The biggest effect that the new law will have in 2013 is a number of new taxes being imposed. While most people will not see their income taxes go up on paper, they will end up paying more in taxes to help offset the costs of Obamacare. There are 6 big increases that many people have not even heard of.
There will be a new 2.3% medical device tax. This means that the sale of any device produced for medical reasons will be taxed at 2.3%. From MRI machines to prosthetic limbs, the cost of medical devices is going to increase. These costs will be assuredly be passed on to the patient.
Currently a person can deduct medical expenses if they are 7.5% or more of their income (this does not include insurance premiums). Starting in 2013 that number will increase to 10%. While an additional 2.5% increase does not seem like much, it will cause a lot more people to be paying taxes on money they never really got to use.
Currently those with a flexible spending account (that is a tax deductible account used for medical expenses) can deposit and unlimited amount into it. Starting next year, that amount will be capped at $2,500. In an age where getting braces on your teeth can run you upwards of $7,000 capping the amount allowed into these accounts will hit many people hard.

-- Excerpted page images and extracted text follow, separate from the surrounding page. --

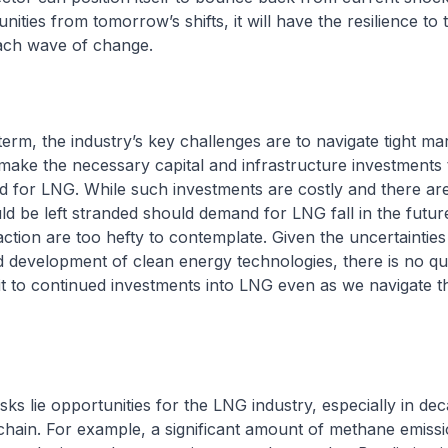
ities from tomorrow’s shifts, it will have the resilience to 
ach wave of change.
term, the industry’s key challenges are to navigate tight ma
make the necessary capital and infrastructure investments 
for LNG. While such investments are costly and there are 
d be left stranded should demand for LNG fall in the futur
naction are too hefty to contemplate. Given the uncertainties
development of clean energy technologies, there is no que
 to continued investments into LNG even as we navigate t
isks lie opportunities for the LNG industry, especially in de
hain. For example, a significant amount of methane emissi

The increase in capital gains tax, the dividend tax increase, and the Obamacare surtax addition have been hitting the news lately. It is possible that those who are high income earners ($250,000+ per year) will see their dividends start to be taxed at over 43% rather than the current 15%.
Medicare payroll taxes will increase. Most people will not feel this increase, but employers will. The increased cost of employing people could cause many to cut back on their workforce.

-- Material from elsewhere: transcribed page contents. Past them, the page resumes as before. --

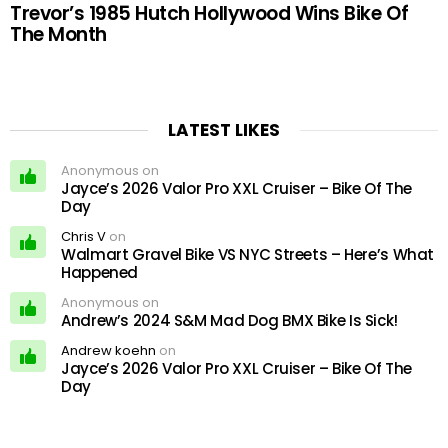
Trevor’s 1985 Hutch Hollywood Wins Bike Of
The Month
LATEST LIKES
Anonymous on
Jayce’s 2026 Valor Pro XXL Cruiser – Bike Of The
Day
Chris V
on
Walmart Gravel Bike VS NYC Streets – Here’s What
Happened
Anonymous on
Andrew’s 2024 S&M Mad Dog BMX Bike Is Sick!
Andrew koehn
on
Jayce’s 2026 Valor Pro XXL Cruiser – Bike Of The
Day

You may have seen some news about a 3.8% real estate tax. While it seems imposing, it most likely will not be felt by many people. The tax is only for those who earn over $250,000 and are selling their home with a net profit of over $250,000. Furthermore, the tax is only imposed on any profit over the threshold. Most people do not see all of these conditions met when they sell a house.

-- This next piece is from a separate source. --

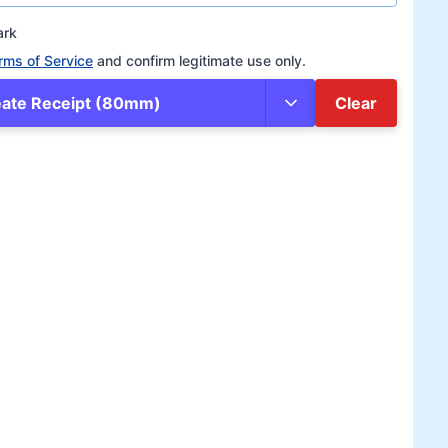
ark
rms of Service
and confirm legitimate use only.
eate Receipt (80mm)
Clear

There are actually about 20 different taxes being imposed in the next few years, you can read the full list from Jeff Duncan.
Other than taxes there will not be too many changes during 2013. Employees will start to see on their W2’s that the benefit they received in the form of paid insurance premiums will be listed. The insurance exchanges are set to open in the fall, and by the end of the year employers with over 50 employees will see a fine of $2,000 per employee (over 30 employees) if no insurance is offered.
There are big changes coming in the next year. Most people will have to tighten their belts to help pay for medical expenses. While the program is set to tax those who are the highest income earners the most, even those at the bottom will feel the pinch. More taxes, higher insurance premiums, and higher costs for care are most likely going to be the result of Obamacare.